++++ Text block

Re: [GIT PULL] RCU changes for v6.7

From: Paul E. McKenney
Date: Wed Nov 01 2023 - 13:13:12 EST


On Tue, Oct 31, 2023 at 06:07:57PM -0700, Paul E. McKenney wrote:
> On Tue, Oct 31, 2023 at 01:06:44PM -1000, Linus Torvalds wrote:

[ . . . ]

> > I really think that we should *never* have any kind of notifiers for
> > kernel bugs. They cause problems. The *one* exception is an actual
> > honest-to-goodness kernel debugger, and then it should literally
> > *only* be the debugger that can register a notifier, so that you are
> > *never* in the situation that a kernel without a debugger will just
> > hang because of some bogus debug notifier.

Here you might have been suggesting that I use gdb and just set a
breakpoint in check_cpu_stall(), and then use gdb commands to read out
the state. And yes, this work well in some situations. In fact, there
is a --gdb parameter to the rcutorture scripting for just this purpose.

++++++++

» Assigned task
Continue the mailing-list reply about RCU stall debugging from its last sentence.

++++ Data for review

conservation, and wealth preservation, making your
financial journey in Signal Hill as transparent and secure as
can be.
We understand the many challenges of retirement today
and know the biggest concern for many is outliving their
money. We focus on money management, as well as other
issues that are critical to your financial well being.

++++++++

» Response
Except that I normally run a few hundred rcutorture guest OSes spread
across 20 systems, and sometimes more than a thousand guest OSes across
50 systems for hard-to-reproduce bugs. In my experience, managing that
many remote gdb sessions is cranky and unreliable, which is not helpful
when debugging. Writing a few tens of lines of C code in the kernel is
much simpler and more reliable.

Assuming of course that I avoid the traps you point out. Which I have
done thus far. (Famous last words...)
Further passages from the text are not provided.